Image and design file data:
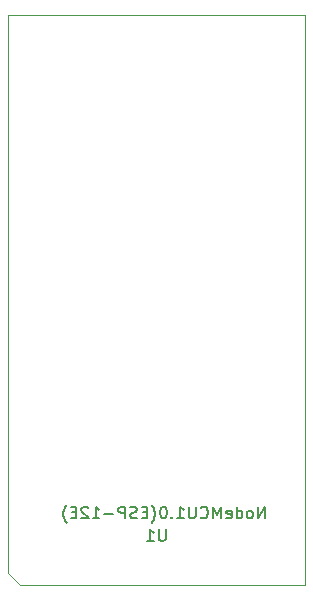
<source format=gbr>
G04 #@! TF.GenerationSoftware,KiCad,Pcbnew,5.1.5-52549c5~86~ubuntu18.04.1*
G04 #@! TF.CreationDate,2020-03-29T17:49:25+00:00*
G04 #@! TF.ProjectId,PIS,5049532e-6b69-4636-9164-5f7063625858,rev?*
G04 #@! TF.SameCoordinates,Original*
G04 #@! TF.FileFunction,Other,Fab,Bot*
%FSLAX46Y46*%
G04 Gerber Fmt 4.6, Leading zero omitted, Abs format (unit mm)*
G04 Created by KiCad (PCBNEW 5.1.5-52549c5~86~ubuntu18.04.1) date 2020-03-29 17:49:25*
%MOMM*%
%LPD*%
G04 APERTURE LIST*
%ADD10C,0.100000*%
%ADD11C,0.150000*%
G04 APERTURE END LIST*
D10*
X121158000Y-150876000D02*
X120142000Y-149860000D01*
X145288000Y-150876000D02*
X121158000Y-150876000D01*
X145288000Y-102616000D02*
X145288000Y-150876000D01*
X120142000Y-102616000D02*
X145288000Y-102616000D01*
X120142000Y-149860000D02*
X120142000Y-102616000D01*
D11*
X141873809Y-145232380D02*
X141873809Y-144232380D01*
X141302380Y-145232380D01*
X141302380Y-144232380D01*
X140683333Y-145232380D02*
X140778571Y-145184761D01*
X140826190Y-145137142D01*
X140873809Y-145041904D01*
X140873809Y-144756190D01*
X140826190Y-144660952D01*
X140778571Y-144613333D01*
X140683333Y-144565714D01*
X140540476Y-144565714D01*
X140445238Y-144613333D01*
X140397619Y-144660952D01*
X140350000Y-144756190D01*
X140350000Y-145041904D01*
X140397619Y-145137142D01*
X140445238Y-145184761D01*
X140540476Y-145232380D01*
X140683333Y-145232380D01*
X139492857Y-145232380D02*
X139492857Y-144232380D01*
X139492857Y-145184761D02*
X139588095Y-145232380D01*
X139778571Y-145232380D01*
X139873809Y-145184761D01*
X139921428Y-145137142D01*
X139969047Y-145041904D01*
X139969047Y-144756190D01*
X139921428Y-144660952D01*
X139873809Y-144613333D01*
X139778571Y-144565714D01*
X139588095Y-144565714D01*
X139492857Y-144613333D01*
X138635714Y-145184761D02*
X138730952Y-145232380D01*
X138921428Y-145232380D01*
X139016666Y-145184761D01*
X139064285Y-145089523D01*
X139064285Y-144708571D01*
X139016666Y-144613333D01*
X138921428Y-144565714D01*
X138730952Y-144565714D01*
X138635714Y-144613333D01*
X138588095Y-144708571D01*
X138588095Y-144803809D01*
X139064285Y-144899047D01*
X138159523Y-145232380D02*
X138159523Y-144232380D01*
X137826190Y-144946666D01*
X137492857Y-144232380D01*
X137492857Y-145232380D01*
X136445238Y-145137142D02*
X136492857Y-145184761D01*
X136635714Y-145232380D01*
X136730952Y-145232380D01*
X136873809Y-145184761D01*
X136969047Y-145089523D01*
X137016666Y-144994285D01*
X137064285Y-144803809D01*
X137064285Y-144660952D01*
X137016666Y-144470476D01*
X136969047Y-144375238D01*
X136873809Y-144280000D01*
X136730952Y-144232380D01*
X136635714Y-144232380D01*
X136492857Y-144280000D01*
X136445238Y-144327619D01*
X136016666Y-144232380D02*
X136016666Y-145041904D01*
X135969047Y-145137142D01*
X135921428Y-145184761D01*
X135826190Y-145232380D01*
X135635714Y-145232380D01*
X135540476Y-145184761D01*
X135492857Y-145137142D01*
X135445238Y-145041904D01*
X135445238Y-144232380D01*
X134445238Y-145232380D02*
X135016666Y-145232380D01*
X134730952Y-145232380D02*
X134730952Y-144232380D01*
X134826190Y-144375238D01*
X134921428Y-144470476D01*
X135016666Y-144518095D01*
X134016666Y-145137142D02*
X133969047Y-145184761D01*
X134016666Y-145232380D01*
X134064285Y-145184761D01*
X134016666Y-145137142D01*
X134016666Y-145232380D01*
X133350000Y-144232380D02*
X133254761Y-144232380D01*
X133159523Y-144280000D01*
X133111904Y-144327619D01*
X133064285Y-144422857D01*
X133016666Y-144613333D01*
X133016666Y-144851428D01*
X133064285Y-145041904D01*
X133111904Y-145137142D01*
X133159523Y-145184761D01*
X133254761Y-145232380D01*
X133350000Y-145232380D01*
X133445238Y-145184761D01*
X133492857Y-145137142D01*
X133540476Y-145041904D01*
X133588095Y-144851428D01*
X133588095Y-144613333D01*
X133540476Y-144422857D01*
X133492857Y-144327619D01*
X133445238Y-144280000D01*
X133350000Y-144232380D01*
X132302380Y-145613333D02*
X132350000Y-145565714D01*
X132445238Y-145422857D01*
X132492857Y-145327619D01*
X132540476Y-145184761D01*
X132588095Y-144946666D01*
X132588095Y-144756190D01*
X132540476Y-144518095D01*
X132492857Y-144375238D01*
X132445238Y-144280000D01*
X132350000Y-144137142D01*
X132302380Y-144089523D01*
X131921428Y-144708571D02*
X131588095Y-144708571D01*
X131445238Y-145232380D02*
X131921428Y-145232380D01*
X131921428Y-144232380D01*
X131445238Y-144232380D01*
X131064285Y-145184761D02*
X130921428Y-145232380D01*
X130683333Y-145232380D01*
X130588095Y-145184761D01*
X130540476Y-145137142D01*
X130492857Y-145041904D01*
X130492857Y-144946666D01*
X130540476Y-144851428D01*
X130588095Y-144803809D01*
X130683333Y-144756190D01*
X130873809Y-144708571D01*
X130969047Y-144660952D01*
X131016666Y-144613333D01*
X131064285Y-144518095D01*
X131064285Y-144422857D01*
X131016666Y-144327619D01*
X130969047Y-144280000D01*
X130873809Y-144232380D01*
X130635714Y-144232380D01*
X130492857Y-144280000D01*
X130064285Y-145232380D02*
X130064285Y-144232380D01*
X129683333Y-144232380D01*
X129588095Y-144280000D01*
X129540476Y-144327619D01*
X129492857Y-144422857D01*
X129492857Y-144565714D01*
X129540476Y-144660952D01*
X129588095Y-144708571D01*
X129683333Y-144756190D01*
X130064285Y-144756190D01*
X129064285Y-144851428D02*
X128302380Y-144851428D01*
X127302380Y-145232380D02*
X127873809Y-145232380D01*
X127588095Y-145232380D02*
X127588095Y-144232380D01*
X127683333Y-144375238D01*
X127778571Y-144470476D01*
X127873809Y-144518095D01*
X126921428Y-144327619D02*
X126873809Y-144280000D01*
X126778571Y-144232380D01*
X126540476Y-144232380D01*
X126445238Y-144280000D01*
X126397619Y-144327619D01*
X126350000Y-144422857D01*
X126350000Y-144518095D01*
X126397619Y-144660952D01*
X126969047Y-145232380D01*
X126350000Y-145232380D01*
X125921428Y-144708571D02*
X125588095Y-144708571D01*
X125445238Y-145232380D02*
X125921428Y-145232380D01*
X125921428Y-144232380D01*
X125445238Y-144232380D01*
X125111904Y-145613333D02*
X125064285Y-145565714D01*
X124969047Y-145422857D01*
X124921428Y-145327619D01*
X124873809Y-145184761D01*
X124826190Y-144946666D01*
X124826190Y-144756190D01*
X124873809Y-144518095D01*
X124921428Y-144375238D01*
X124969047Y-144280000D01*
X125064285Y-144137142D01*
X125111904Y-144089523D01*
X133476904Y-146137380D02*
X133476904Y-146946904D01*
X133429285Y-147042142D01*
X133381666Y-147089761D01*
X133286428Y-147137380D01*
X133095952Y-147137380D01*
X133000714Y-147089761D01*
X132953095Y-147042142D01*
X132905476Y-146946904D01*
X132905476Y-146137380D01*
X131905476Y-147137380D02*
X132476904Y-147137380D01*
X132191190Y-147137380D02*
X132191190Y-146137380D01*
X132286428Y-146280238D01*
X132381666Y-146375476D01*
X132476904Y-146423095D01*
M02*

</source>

* * *

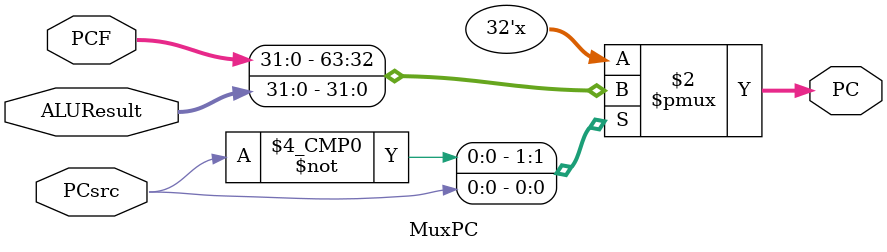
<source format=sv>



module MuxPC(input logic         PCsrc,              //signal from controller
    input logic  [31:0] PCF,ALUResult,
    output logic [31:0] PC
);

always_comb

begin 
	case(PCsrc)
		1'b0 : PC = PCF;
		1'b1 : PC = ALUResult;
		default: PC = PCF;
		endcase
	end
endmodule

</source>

WHAT THE TASK REQUIRES –
Please give again the lines above between the line holding "X133159523Y-144280000D01*" and the line holding "X132302380Y-145613333D02*", inclusive, exactly as they are and with nothing added.

FINISHED EXERCISE –
X133159523Y-144280000D01*
X133111904Y-144327619D01*
X133064285Y-144422857D01*
X133016666Y-144613333D01*
X133016666Y-144851428D01*
X133064285Y-145041904D01*
X133111904Y-145137142D01*
X133159523Y-145184761D01*
X133254761Y-145232380D01*
X133350000Y-145232380D01*
X133445238Y-145184761D01*
X133492857Y-145137142D01*
X133540476Y-145041904D01*
X133588095Y-144851428D01*
X133588095Y-144613333D01*
X133540476Y-144422857D01*
X133492857Y-144327619D01*
X133445238Y-144280000D01*
X133350000Y-144232380D01*
X132302380Y-145613333D02*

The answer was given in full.